Et finalement, alors que j’explore la mosaïque, la possibilité de mettre sur un seul plan plusieurs motifs pour dérouler le temps dans l’espace, que j’assemble et juxtapose des images, ma petite soeur à mille lieux des considérations qui me mènent à faire cette exploration fait en quelque sorte la même chose : récupérer sur le net des images et les assembler au sein d’une même image sous une forme encore de mosaïque. A des périodes données, de génération en génération donc les pratiques restent les mêmes, des formes émergent.

Vos papiers

Jeudi 17 août 2006

moleskine_page1« Il commençait à … »

C’est une femme. L’homme lui montre en … lui tenant l’épaule.

Plus loin :

Un homme de couleur entouré de deux hommes en uniforme chemisette blanche : « Elle est où la pièce d’identité ».

Plus loin, l’affichage à LED (contenant souvent des questionnaires idiots) : « Je voyage pour vérifier mes rêves » (Gustave Flaubert).

moleskine_page2

Plus loin, je vais au « relais », c’est une enseigne qui vend des magazines, ces ouvrages qui se nourissent de choses qu’ils digèrent et mettent en forme. Art Press n’est pas là. Je vais voir vers les autres images, sans y penser je vais vers les images de cinéma. Je fais ce que je peux. Je tombe sur les cahiers du cinéma à 5 euros 90, mais c’est sur Hollywood, Penn, Eastwood et Michael Mann dont le Collateral m’a vraiment impressionné (Bravo Tom Cruise). Je vais pour payer avec un peu de hargne, je sais pas pourquoi, je dois me renier parce que je m’ennuie ou je consomme. Je vais lire dans le train. Machinalement, sans y penser, je chiffonne avec hargne un billet de 10 euros déjà extrait de mon « porte-monnaie » et un peu déchiré déjà. La vendeuse a une sale gueule et je me dis : « Elle crachera pas dessus la connasse » (c’est pas moi qui l’ ai inventé ce mot). D’ailleurs elle le prends sans coup férir. J’en suis à ce point. Je suis un peu ivre car Boris nous a payé un coup, j’ai bu du rosé de Loire. Il est d’Anger, veut faire du streaming. C’est tout bon ça.

moleskine_page3

Ce qui disent les cahiers du cinéma :

« Ce flou tient en grande partie à la double incertitude qui sert de toile de fond à la production américaine : incertitude politique depuis le 11 septembre et incertitude technologique, donc aussi économique et esthétique, avec l’essor du numérique et d’Internet. Le 9/11 et le www : deux manières de brouiller la « vision du monde » élaborée durant la décennie précédente. »

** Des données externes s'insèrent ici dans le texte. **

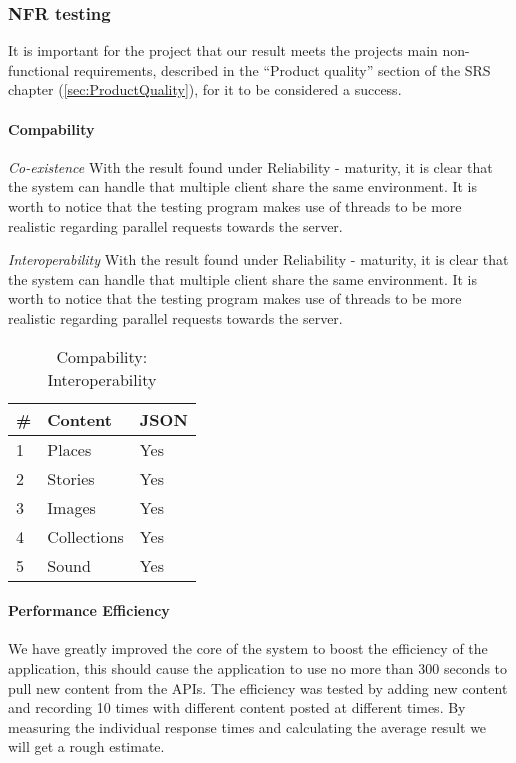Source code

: \subsubsection{NFR testing}
It is important for the project that our result meets the projects main non-functional requirements, described in the ``Product quality'' section of the SRS chapter (\ref{sec:ProductQuality}), for it to be considered a success. 

\paragraph{Compability}

\emph{Co-existence}
With the result found under Reliability - maturity, it is clear that the system can handle  that multiple client share the same environment. It is worth to notice that the testing program makes use of threads to be more realistic regarding parallel requests towards the server.

\emph{Interoperability}
With the result found under Reliability - maturity, it is clear that the system can handle  that multiple client share the same environment. It is worth to notice that the testing program makes use of threads to be more realistic regarding parallel requests towards the server.

\begin{table}[!htp]
\begin{center}
	\begin{tabular}{ | l | l | l | }
	\hline
	 \#	 	& Content 		& JSON 	\\ \hline
	 1		&Places		& Yes	\\ \hline
	 2		&Stories		& Yes	\\ \hline
	 3		&Images		& Yes	\\ \hline
	 4		&Collections	& Yes	\\ \hline
	 5		&Sound		& Yes 	\\
	 \hline
 	 \end{tabular}
\end{center}
\caption{Compability: Interoperability}
\label{tab:Compability: Interoperability}
\end{table}

\paragraph{Performance Efficiency}
We have greatly improved the core of the system to boost the efficiency of the application, this should cause the application to use no more than 300 seconds to pull new content from the APIs. The efficiency was tested by adding new content and recording 10 times with different content posted at different times. By measuring the individual response times and calculating the average result we will get a rough estimate.\\

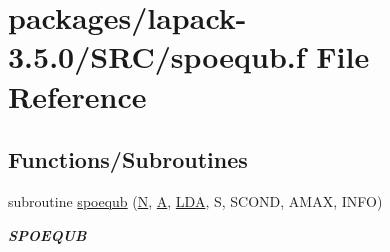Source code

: \hypertarget{spoequb_8f}{}\section{packages/lapack-\/3.5.0/\+S\+R\+C/spoequb.f File Reference}
\label{spoequb_8f}
\subsection*{Functions/\+Subroutines}
\begin{DoxyCompactItemize}
\item 
subroutine \hyperlink{group__realPOcomputational_gafe38c1fc8fe05c782f06f59157bdc389}{spoequb} (\hyperlink{polmisc_8c_a0240ac851181b84ac374872dc5434ee4}{N}, \hyperlink{classA}{A}, \hyperlink{example__user_8c_ae946da542ce0db94dced19b2ecefd1aa}{L\+D\+A}, S, S\+C\+O\+N\+D, A\+M\+A\+X, I\+N\+F\+O)
\begin{DoxyCompactList}\small\item\em {\bfseries S\+P\+O\+E\+Q\+U\+B} \end{DoxyCompactList}\end{DoxyCompactItemize}
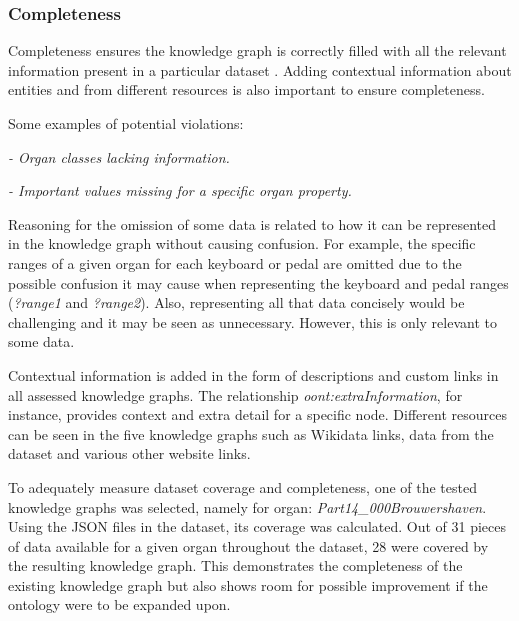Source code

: \subsubsection{Completeness}
\hspace{0.5cm} Completeness ensures the knowledge graph is correctly filled with all the relevant information present in a particular dataset \cite{knowledgegraphevaulationbook}. Adding contextual information about entities and from different resources \cite{evaluationpaper} is also important to ensure completeness. 

\noindent Some examples of potential violations:

\vspace{-0.15cm}
\begin{displayquote}
    \textit{- Organ classes lacking information.}
\end{displayquote}
\vspace{-0.6cm}
\begin{displayquote}
    \textit{- Important values missing for a specific organ property.}
\end{displayquote}
\vspace{-0.1cm}

Reasoning for the omission of some data is related to how it can be represented in the knowledge graph without causing confusion. For example, the specific ranges of a given organ for each keyboard or pedal are omitted due to the possible confusion it may cause when representing the keyboard and pedal ranges (\textit{?range1} and \textit{?range2}). Also, representing all that data concisely would be challenging and it may be seen as unnecessary. However, this is only relevant to some data. 

Contextual information is added in the form of descriptions and custom links in all assessed knowledge graphs. The relationship \textit{oont:extraInformation}, for instance, provides context and extra detail for a specific node. Different resources can be seen in the five knowledge graphs such as Wikidata links, data from the dataset and various other website links. 

To adequately measure dataset coverage and completeness, one of the tested knowledge graphs was selected, namely for organ: \textit{Part14\_000Brouwershaven}. Using the JSON files in the dataset, its coverage was calculated. Out of 31 pieces of data available for a given organ throughout the dataset, 28 were covered by the resulting knowledge graph. This demonstrates the completeness of the existing knowledge graph but also shows room for possible improvement if the ontology were to be expanded upon. 

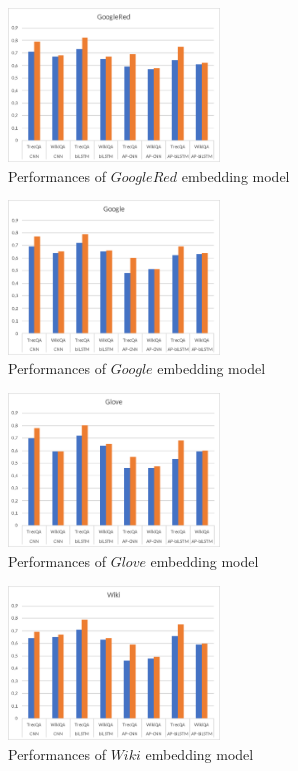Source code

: \documentclass[11pt,a4paper]{article}
\begin{document}
\begin{figure}[ht]
    \centering
    \includegraphics[width=0.5\textwidth]{google.eps}
    \caption{Performances of $GoogleRed$ embedding model}
    \label{picture:google}
\end{figure}
\begin{figure}[ht]
    \centering
    \includegraphics[width=0.5\textwidth]{googlered.eps}
    \caption{Performances of $Google$ embedding model}
    \label{picture:googlered}
\end{figure}
\begin{figure}[ht]
    \centering
    \includegraphics[width=0.5\textwidth]{glove.eps}
    \caption{Performances of $Glove$ embedding model}
    \label{picture:glove}
\end{figure}
\begin{figure}[ht]
    \centering
    \includegraphics[width=0.5\textwidth]{wiki.eps}
    \caption{Performances of $Wiki$ embedding model}
    \label{picture:wiki}
\end{figure}
\end{document}
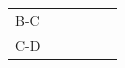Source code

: {\begin{tabular}[t]{|l|l|l|l|l|l|}
     \tabularnewline\cline{1-1}\cline{2-2}\cline{3-3}\cline{4-4}\cline{5-5}\cline{6-6}
        B-C &
         &
         &
         &
         &
     \tabularnewline\cline{1-1}\cline{2-2}\cline{3-3}\cline{4-4}\cline{5-5}\cline{6-6}
        C-D &
         &
         &
         &
         &

\end{tabular}}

Dans cet ouvrage de papier glacé, on trouve les réclames suivantes :

  • « ultra-frais, ultra hydratant » : Nivea Men. => Que c’est beau d’être un homme.
  • Découvrez l’univers des Soins Spas Pevonia.
  • Telescopic Mascara : En un passage éclair… Allongement télescopique …

L’âme

Mercredi 16 août 2006

IMG_0027

Sur le parvis de la gare de Strasbourg, un chantier de démolition a pris place depuis plusieurs mois. Au milieu des grues et bulldozer et autres fameux « cats », le mot Seele est apparu. Apparition pleine de sens au milieu de ce travail de titans.